Tuesday, April 9, 2019

Historic April Blizzard Likely in the Northern Great Plains

Before we begin, please scroll down for forecasts of the tornadoes/severe thunderstorms risk for tomorrow.

Storm Overview
Orange is a blizzard warning (includes Denver).
Pink is winter storm warnings.
Magenta is "red flag" (wildfire) warnings.
Brown is high wind warnings.
Dark blue is a winter storm watch.
Greens are various flood warnings and advisories.

Blizzard Forecast
The accumulation forecasts for this storm are complicated by the relative warm ground moving into mid-April along with the high sun angle.
Winds will frequently gust above 40 mph with a few gusts above 50 mph.

Please factor this forecast into your travel plans. There is a likelihood of power failures, worse than with the March storm, because trees are leafing out. There is also the potential for major livestock losses in the region.

Note: If you are planning to fly to/from/through Denver International Airport Wednesday or Thursday, please see if you can be re-routed.

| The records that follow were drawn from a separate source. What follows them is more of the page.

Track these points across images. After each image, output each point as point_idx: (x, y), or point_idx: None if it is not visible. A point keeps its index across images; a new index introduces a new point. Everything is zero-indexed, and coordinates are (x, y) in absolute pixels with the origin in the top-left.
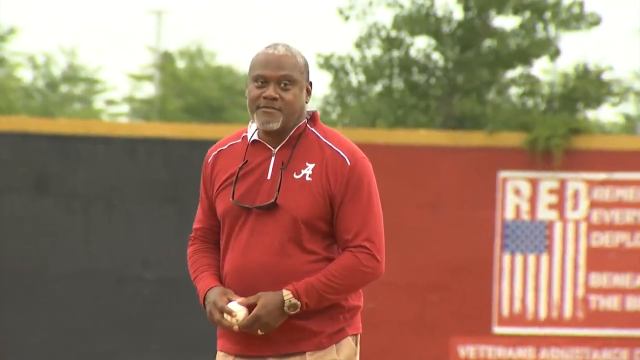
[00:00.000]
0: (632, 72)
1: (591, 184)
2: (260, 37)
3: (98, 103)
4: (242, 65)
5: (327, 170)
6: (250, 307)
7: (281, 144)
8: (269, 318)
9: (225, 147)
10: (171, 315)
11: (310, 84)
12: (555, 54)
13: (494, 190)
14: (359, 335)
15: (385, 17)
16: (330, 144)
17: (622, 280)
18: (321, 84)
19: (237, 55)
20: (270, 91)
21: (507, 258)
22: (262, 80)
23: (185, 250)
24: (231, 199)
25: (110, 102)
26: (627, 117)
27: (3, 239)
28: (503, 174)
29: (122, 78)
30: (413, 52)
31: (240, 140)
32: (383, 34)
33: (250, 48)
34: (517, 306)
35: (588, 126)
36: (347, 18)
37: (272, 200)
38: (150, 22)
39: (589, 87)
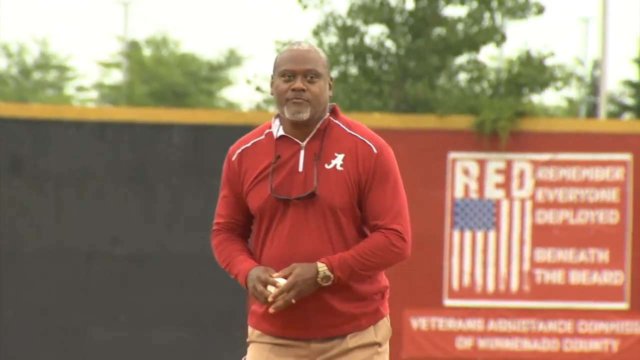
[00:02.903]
0: (575, 58)
1: (536, 164)
2: (222, 25)
3: (69, 89)
4: (205, 52)
5: (357, 159)
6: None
7: (309, 137)
8: (304, 285)
9: (249, 144)
10: (139, 290)
11: (332, 79)
12: (501, 41)
13: (444, 171)
14: (387, 317)
15: (341, 6)
16: (356, 134)
17: (565, 255)
18: None
19: (200, 43)
20: (298, 83)
21: (457, 235)
22: (289, 75)
23: (152, 229)
24: (270, 192)
25: (80, 89)
26: (570, 101)
27: None
28: (452, 155)
29: (92, 66)
30: (367, 40)
31: (263, 136)
32: (339, 22)
33: (212, 36)
34: (467, 280)
35: (533, 109)
36: (305, 7)
37: (312, 190)
38: (118, 12)
39: (533, 72)
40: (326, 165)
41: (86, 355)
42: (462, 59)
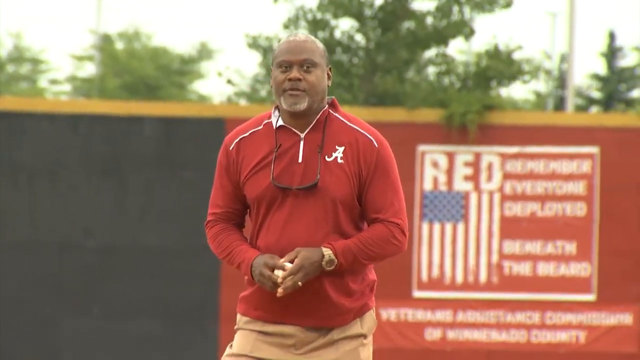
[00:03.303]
0: (543, 52)
1: (504, 157)
2: (194, 19)
3: (42, 82)
4: (176, 45)
5: (358, 152)
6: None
7: (308, 128)
8: (311, 268)
9: (247, 134)
10: (111, 282)
11: (330, 69)
12: (469, 35)
13: (413, 164)
14: (372, 309)
15: (311, 0)
16: (357, 127)
17: (533, 247)
18: (251, 63)
19: (171, 37)
20: (294, 73)
21: (426, 226)
22: (286, 65)
23: (125, 221)
24: (271, 180)
25: (53, 82)
26: (538, 94)
27: None
28: (422, 148)
29: (65, 59)
30: (337, 34)
31: (261, 126)
32: (309, 16)
33: (184, 30)
34: (436, 272)
35: (501, 103)
36: (276, 0)
37: (315, 181)
38: (90, 6)
39: (501, 66)
40: (327, 158)
41: (59, 346)
42: (431, 53)
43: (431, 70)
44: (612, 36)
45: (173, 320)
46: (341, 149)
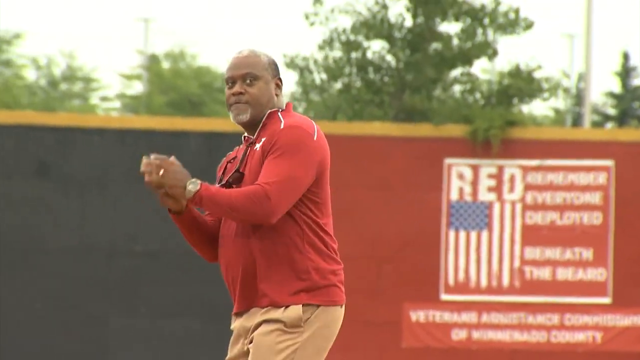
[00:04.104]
0: (561, 71)
1: (525, 169)
2: (235, 40)
3: (93, 99)
4: (219, 65)
5: (270, 136)
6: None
7: (256, 133)
8: (172, 176)
9: (232, 152)
10: (157, 283)
11: (280, 79)
12: (493, 55)
13: (440, 176)
14: (320, 307)
15: (345, 22)
16: (282, 119)
17: (553, 253)
18: (288, 82)
19: (214, 57)
20: (236, 88)
21: (452, 234)
22: (231, 82)
23: (168, 228)
24: (217, 184)
25: (104, 99)
26: (557, 111)
27: (9, 218)
28: (448, 161)
29: (115, 77)
30: (369, 54)
31: (242, 144)
32: (343, 37)
33: (226, 50)
34: (462, 276)
35: (522, 119)
36: (312, 23)
37: (236, 170)
38: (138, 27)
39: (522, 84)
40: (255, 149)
41: (108, 343)
42: (456, 72)
43: (457, 89)
44: (626, 56)
45: (213, 318)
46: (263, 139)
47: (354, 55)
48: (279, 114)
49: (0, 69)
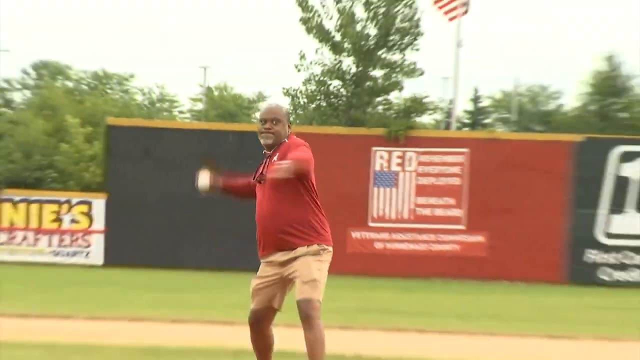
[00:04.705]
0: (439, 98)
1: (418, 153)
2: (256, 75)
3: (175, 112)
4: (246, 93)
5: (281, 152)
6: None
7: (272, 151)
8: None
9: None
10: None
11: (290, 123)
12: (401, 89)
13: (369, 157)
14: (324, 246)
15: (317, 70)
16: (288, 141)
17: (433, 200)
18: (285, 103)
19: (243, 88)
20: (267, 125)
21: (375, 190)
22: (263, 121)
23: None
24: (252, 178)
25: (181, 112)
26: (437, 121)
27: (131, 179)
28: (374, 149)
29: (187, 100)
30: (331, 88)
31: (265, 157)
32: (316, 78)
33: (250, 84)
34: (381, 212)
35: (416, 125)
36: (299, 70)
37: (261, 172)
38: (201, 71)
39: (417, 106)
40: (273, 160)
41: None
42: (380, 99)
43: (380, 108)
44: (476, 90)
45: None
46: (277, 155)
47: (322, 88)
48: (286, 140)
49: (122, 95)
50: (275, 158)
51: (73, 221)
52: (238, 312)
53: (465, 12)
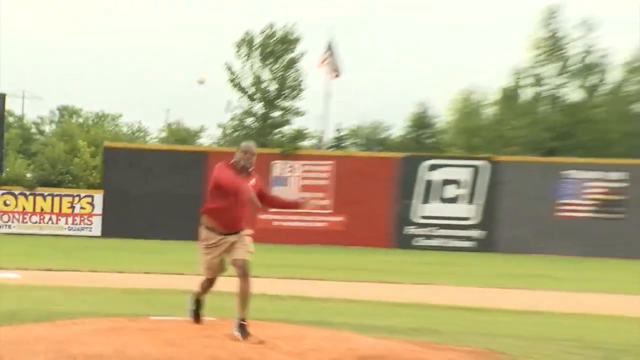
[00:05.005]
0: (318, 130)
1: (301, 164)
2: (202, 114)
3: (148, 140)
4: (194, 125)
5: (256, 178)
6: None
7: (246, 173)
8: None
9: (231, 170)
10: None
11: (255, 156)
12: (290, 124)
13: (269, 167)
14: (247, 229)
15: (239, 111)
16: (253, 170)
17: (311, 194)
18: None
19: (192, 121)
20: (248, 156)
21: (275, 188)
22: (248, 153)
23: None
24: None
25: (152, 138)
26: (313, 144)
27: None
28: (272, 162)
29: (155, 130)
30: (247, 123)
31: (238, 172)
32: (238, 117)
33: None
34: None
35: (300, 147)
36: (227, 113)
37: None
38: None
39: (299, 135)
40: (250, 178)
41: None
42: (277, 130)
43: (277, 136)
44: (339, 124)
45: None
46: (254, 178)
47: (241, 123)
48: (253, 167)
49: (114, 127)
50: (253, 180)
51: (81, 208)
52: (188, 267)
53: (338, 75)
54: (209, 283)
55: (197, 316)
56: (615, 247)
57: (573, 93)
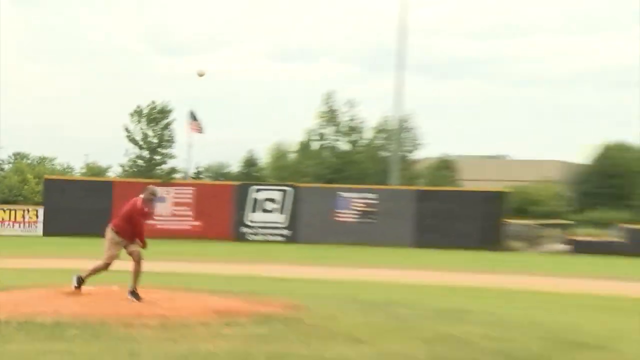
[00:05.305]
0: (183, 167)
1: (174, 189)
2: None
3: (74, 174)
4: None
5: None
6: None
7: (150, 207)
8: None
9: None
10: None
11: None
12: (166, 163)
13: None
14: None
15: (134, 155)
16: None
17: (180, 209)
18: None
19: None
20: (155, 200)
21: (158, 204)
22: (154, 198)
23: None
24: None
25: (75, 172)
26: (181, 177)
27: None
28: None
29: (79, 168)
30: (138, 162)
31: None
32: (133, 159)
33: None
34: (161, 213)
35: (173, 178)
36: (126, 155)
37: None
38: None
39: (173, 170)
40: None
41: None
42: (159, 168)
43: (159, 172)
44: (199, 166)
45: None
46: (152, 210)
47: (136, 163)
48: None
49: (51, 165)
50: (152, 209)
51: (29, 217)
52: (92, 253)
53: (201, 131)
54: (105, 267)
55: (79, 289)
56: (371, 239)
57: (343, 145)
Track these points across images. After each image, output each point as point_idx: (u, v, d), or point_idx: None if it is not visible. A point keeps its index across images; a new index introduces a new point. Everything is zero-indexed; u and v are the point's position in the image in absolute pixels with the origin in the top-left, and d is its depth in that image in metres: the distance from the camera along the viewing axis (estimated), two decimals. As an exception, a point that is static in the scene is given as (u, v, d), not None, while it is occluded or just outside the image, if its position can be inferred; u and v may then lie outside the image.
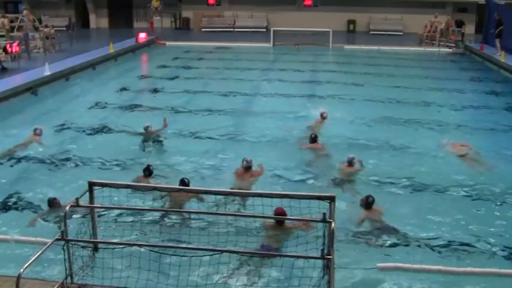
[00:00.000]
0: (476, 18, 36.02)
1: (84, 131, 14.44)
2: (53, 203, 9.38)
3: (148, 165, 10.68)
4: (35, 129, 13.53)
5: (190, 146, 13.31)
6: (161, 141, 13.46)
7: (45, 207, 9.44)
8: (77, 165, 11.93)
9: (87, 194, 6.89)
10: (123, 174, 10.99)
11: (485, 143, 13.67)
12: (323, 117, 15.19)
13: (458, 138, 13.55)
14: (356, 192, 10.35)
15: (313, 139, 12.82)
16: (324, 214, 6.16)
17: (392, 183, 11.00)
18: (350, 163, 11.49)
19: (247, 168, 10.89)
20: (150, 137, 13.46)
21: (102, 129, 14.59)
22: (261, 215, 7.65)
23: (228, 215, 8.53)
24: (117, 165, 11.89)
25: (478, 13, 35.55)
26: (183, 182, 9.63)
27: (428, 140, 13.54)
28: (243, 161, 10.94)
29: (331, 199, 6.36)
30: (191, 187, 9.42)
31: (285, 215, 7.52)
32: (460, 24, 31.37)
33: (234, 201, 9.61)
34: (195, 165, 11.86)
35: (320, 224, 6.41)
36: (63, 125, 14.79)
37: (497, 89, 20.74)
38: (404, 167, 11.84)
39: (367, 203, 9.20)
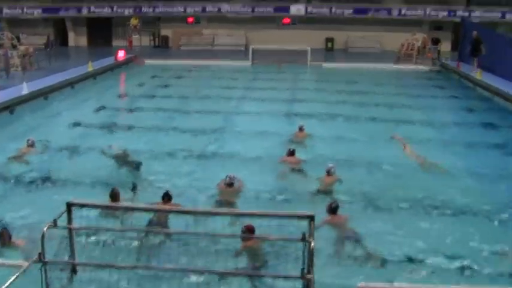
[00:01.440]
0: (452, 36, 36.66)
1: (62, 150, 14.29)
2: (1, 235, 8.64)
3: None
4: (28, 140, 13.57)
5: (169, 165, 13.26)
6: (139, 161, 13.31)
7: (20, 229, 9.14)
8: (55, 185, 11.81)
9: (65, 214, 6.81)
10: (101, 194, 10.88)
11: (462, 160, 13.87)
12: (301, 129, 15.32)
13: (433, 154, 13.70)
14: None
15: (291, 153, 12.90)
16: (304, 233, 6.16)
17: (371, 198, 11.07)
18: (328, 172, 11.56)
19: (230, 184, 10.93)
20: (125, 158, 13.35)
21: (81, 149, 14.46)
22: (243, 235, 7.67)
23: (210, 235, 8.47)
24: (95, 184, 11.77)
25: (453, 30, 36.18)
26: (166, 195, 9.76)
27: (405, 157, 13.65)
28: (226, 177, 10.99)
29: (311, 218, 6.37)
30: (171, 206, 9.41)
31: (254, 230, 7.67)
32: (436, 41, 31.82)
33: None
34: (174, 184, 11.78)
35: (300, 243, 6.40)
36: (42, 144, 14.59)
37: (474, 106, 21.05)
38: (382, 182, 11.97)
39: (331, 209, 9.37)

Also, be prepared for moderate to severe turbulence if you are flying a route (e.g., Oklahoma City to Minneapolis) that will fly above the blizzard area.

Storm Total Peak Wind Gusts
The above map is in knots, so multiply the peak gust values by 1.15 to get the value in miles per hour. Note the extreme winds with the snow in Minnesota and South Dakota. 

This map is in miles per hour. Yes, that is a 99 mph gust near Alamagordo, NM.

Flooding Risk
Here is the precipitation for the last seven days.

The map below is the forecast precipitation (rain and melted snow) for the next three days.
This means that the effective 10-day precipitation in some areas will be five inches or more -- enough to cause rivers to resume their rises. Please see map below for a graphic presentation. 

Wildfire Risk
The purple area has an "extremely critical" (the most serious category) risk of wildfires. Please use extra care tomorrow to keep them from igniting. 

Editorial comment: A quarter-century ago, this type of comprehensive forecast (blizzard, flood, wildfires, etc.) would have been impossible. These reliable forecasts are made possible by advances in weather science and the hard work of meteorologists.